[Stored dataset items]
※ ※ ※
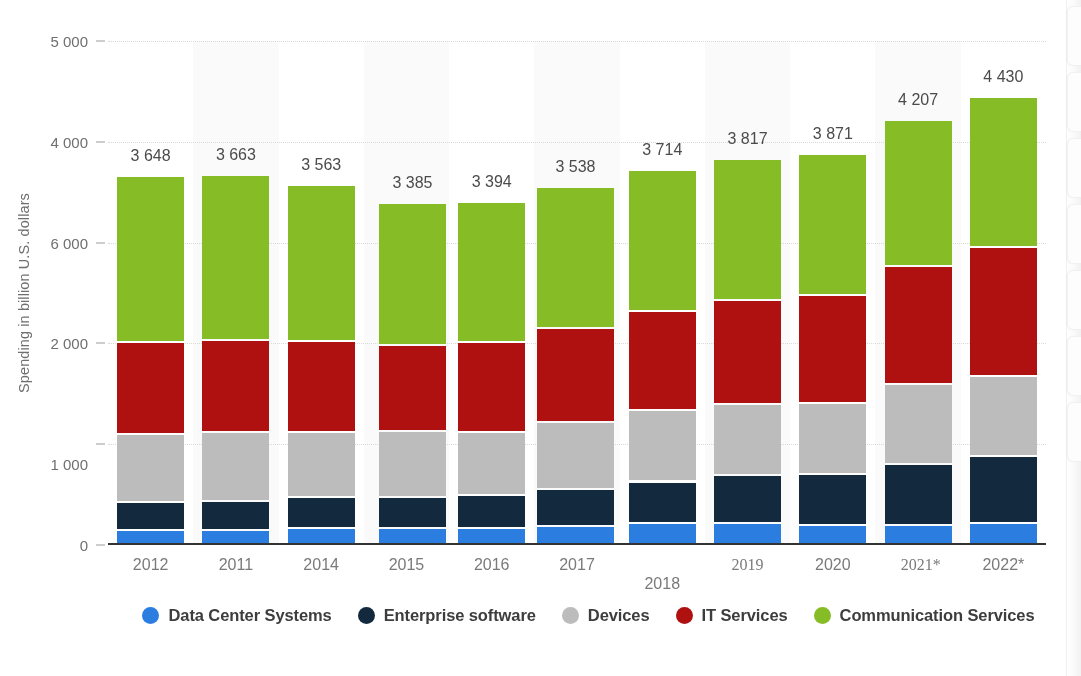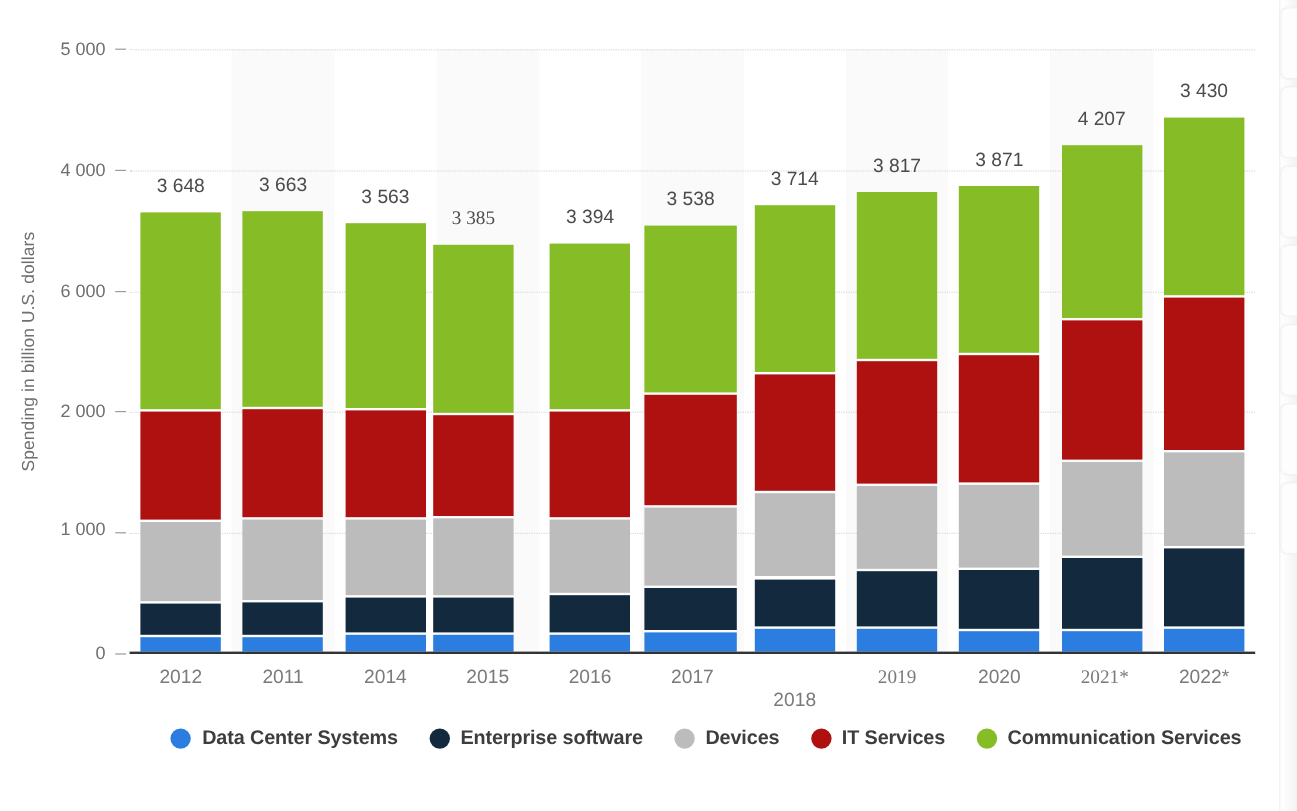"3 430" div.total-label { text: 3 430 -> 4 430 }
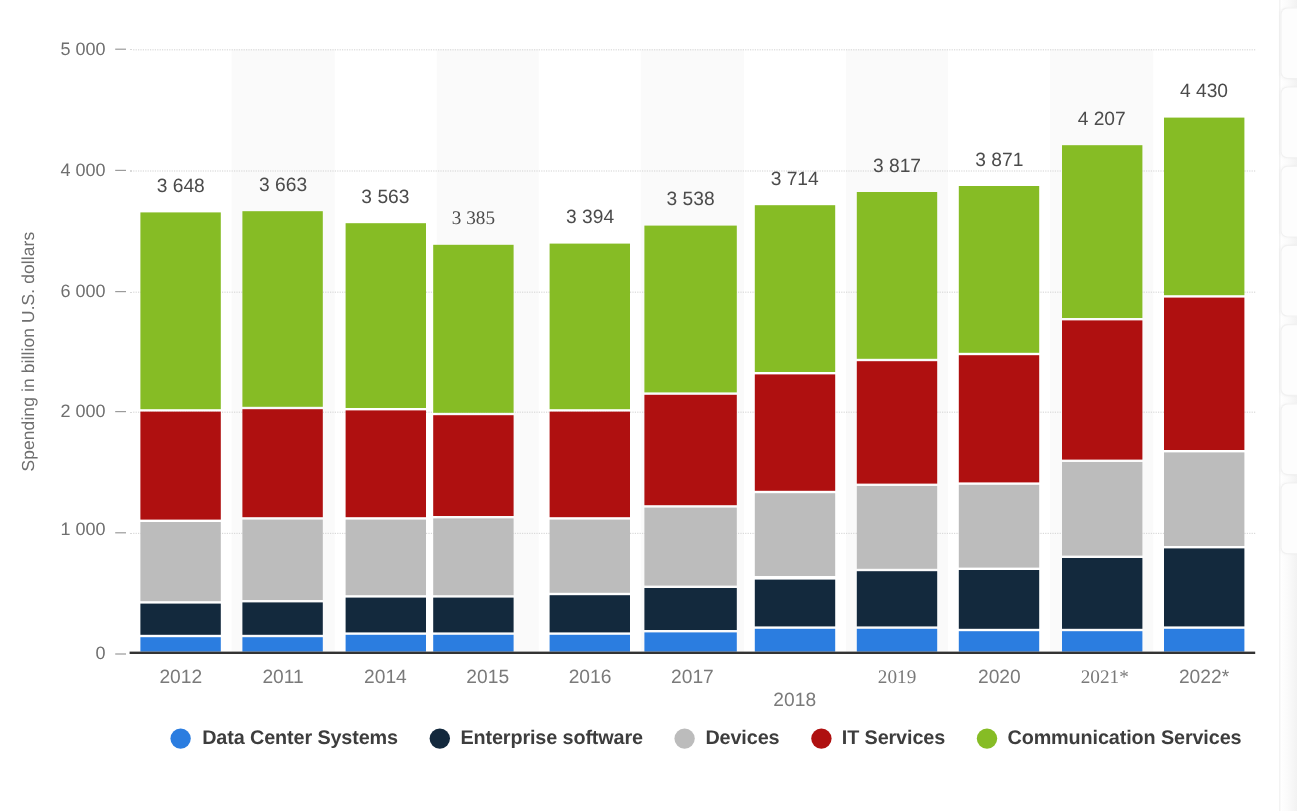"3 385" div.bar-col { font-family: Liberation Serif, serif -> none; left: 253px -> 271px }
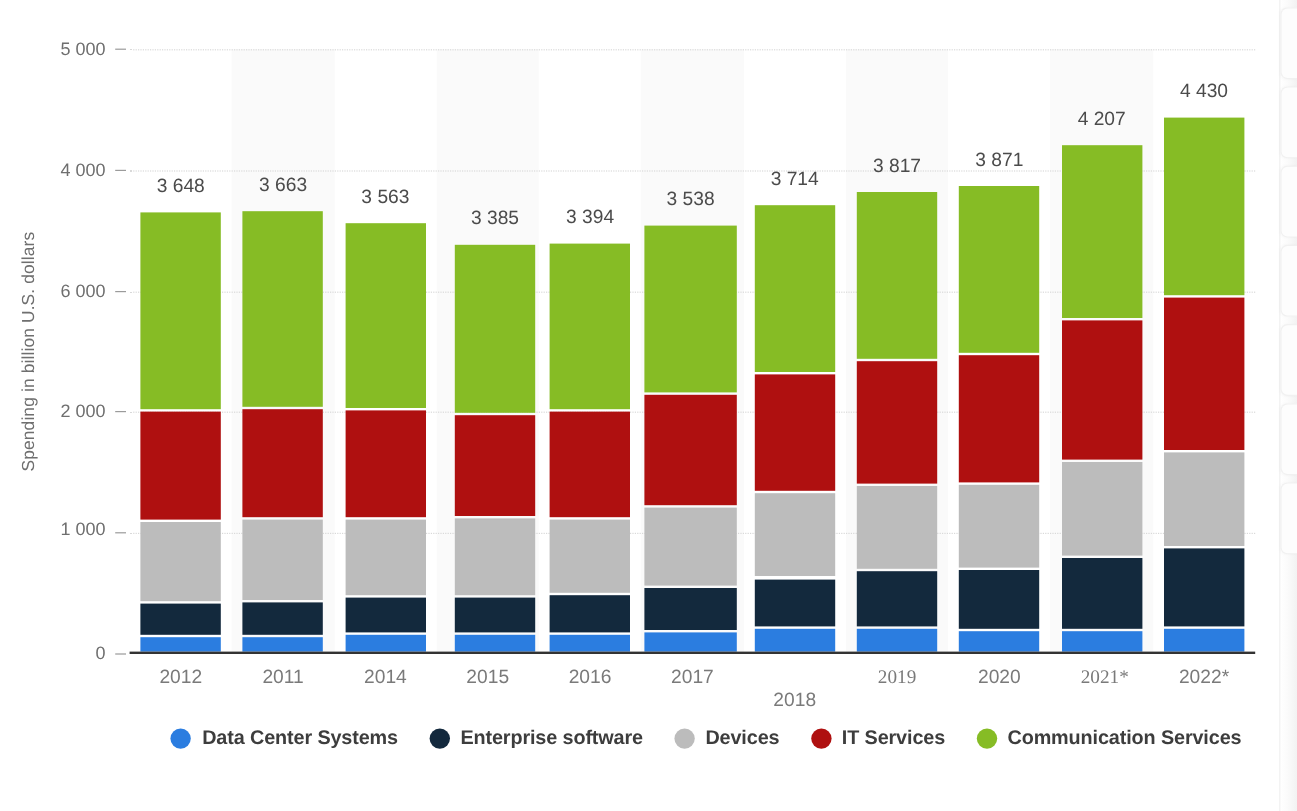"1 000" div.ylabel { top: 441px -> 464px }
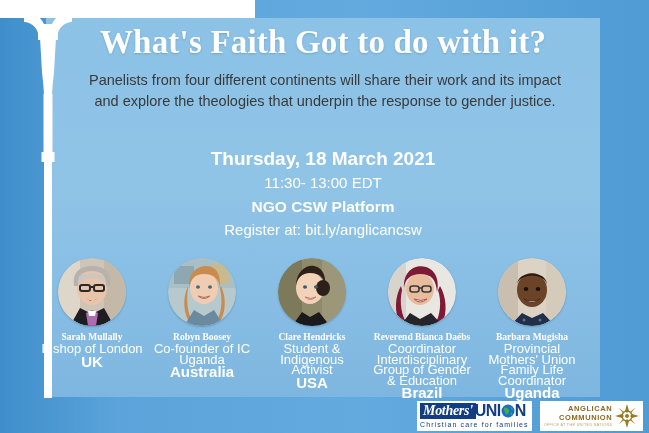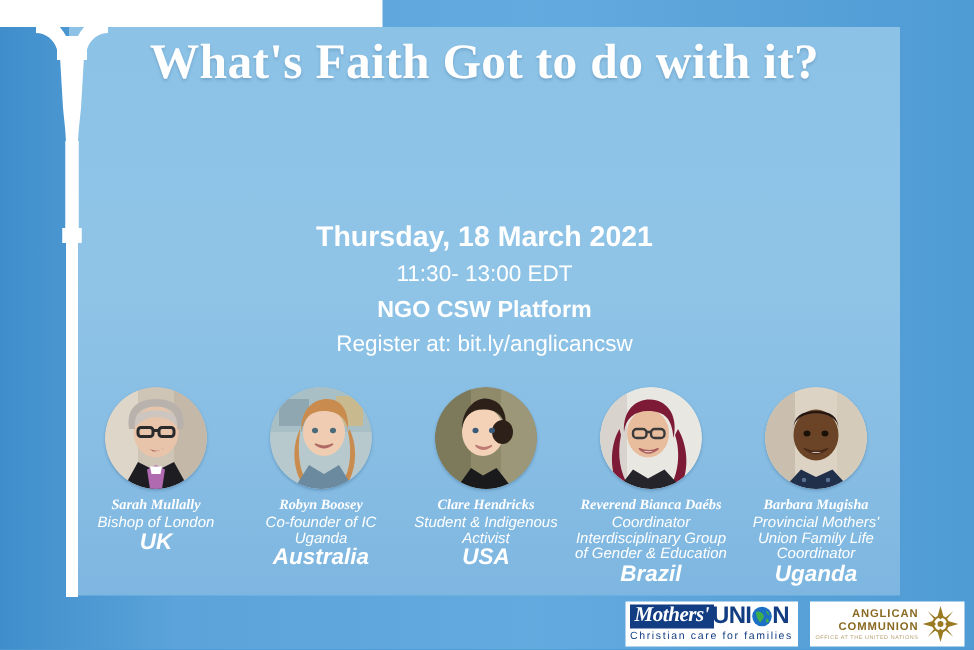"Panelists from four different continents" div.blurb { html: none -> <div>Panelists from four different continents will share their work and its impact and explore the theologies that underpin the response to gender justice.</div> }
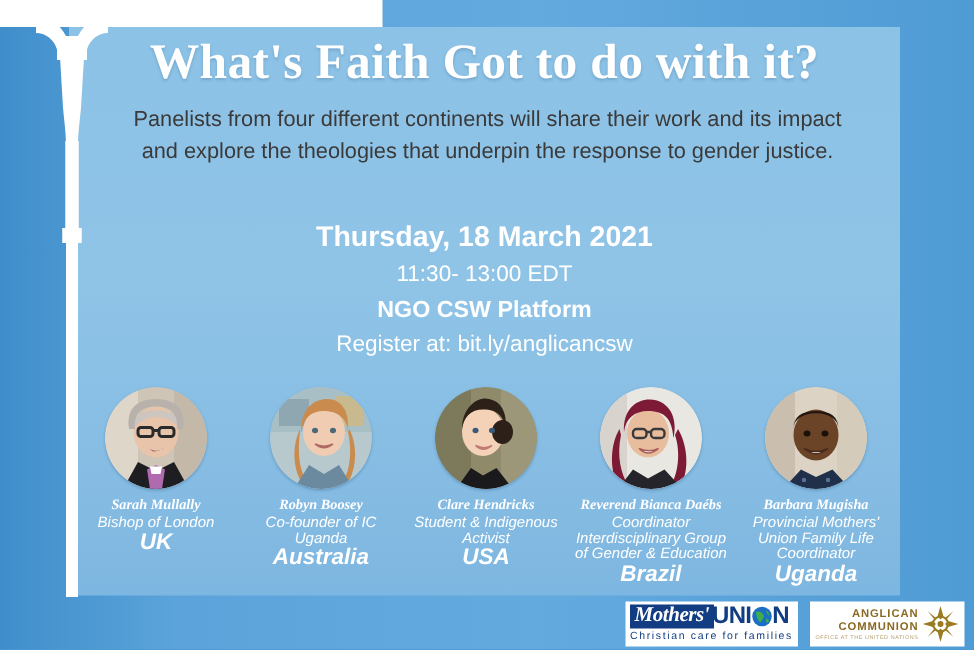"Sarah Mullally" .panelists { font-style: italic -> none; left: 52px -> 40px }
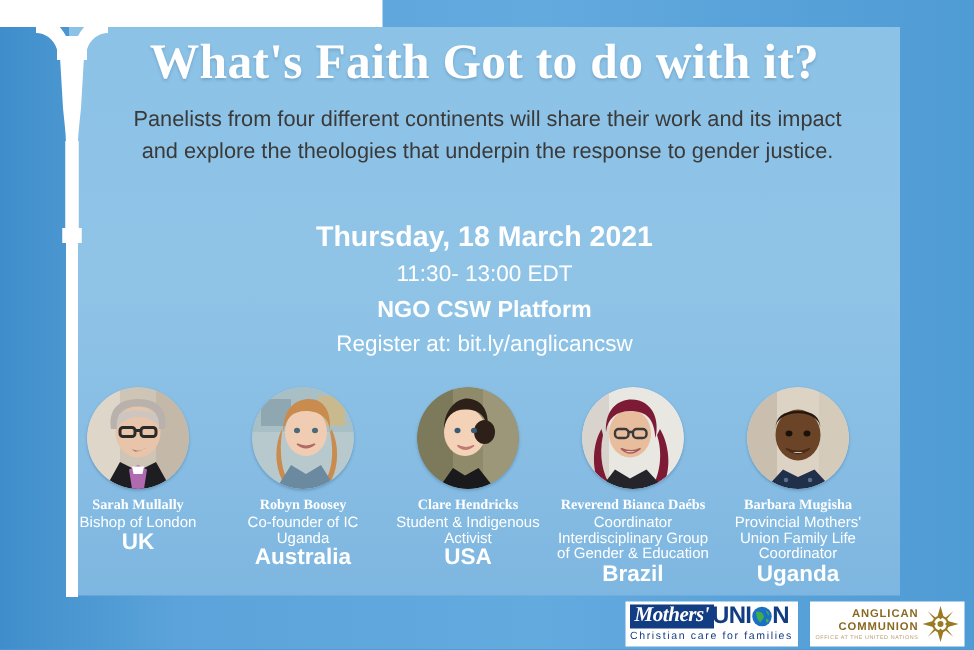"Bishop of London" .p-role { font-size: 10px -> 13px }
※ ※ ※
- The problem: Every record above should be written out again exactly; the pictures stay out of the copy.

- Answer to the exercise:
"3 430" div.total-label { text: 3 430 -> 4 430 }
"3 385" div.bar-col { font-family: Liberation Serif, serif -> none; left: 253px -> 271px }
"1 000" div.ylabel { top: 441px -> 464px }
"Panelists from four different continents" div.blurb { html: none -> <div>Panelists from four different continents will share their work and its impact and explore the theologies that underpin the response to gender justice.</div> }
"Sarah Mullally" .panelists { font-style: italic -> none; left: 52px -> 40px }
"Bishop of London" .p-role { font-size: 10px -> 13px }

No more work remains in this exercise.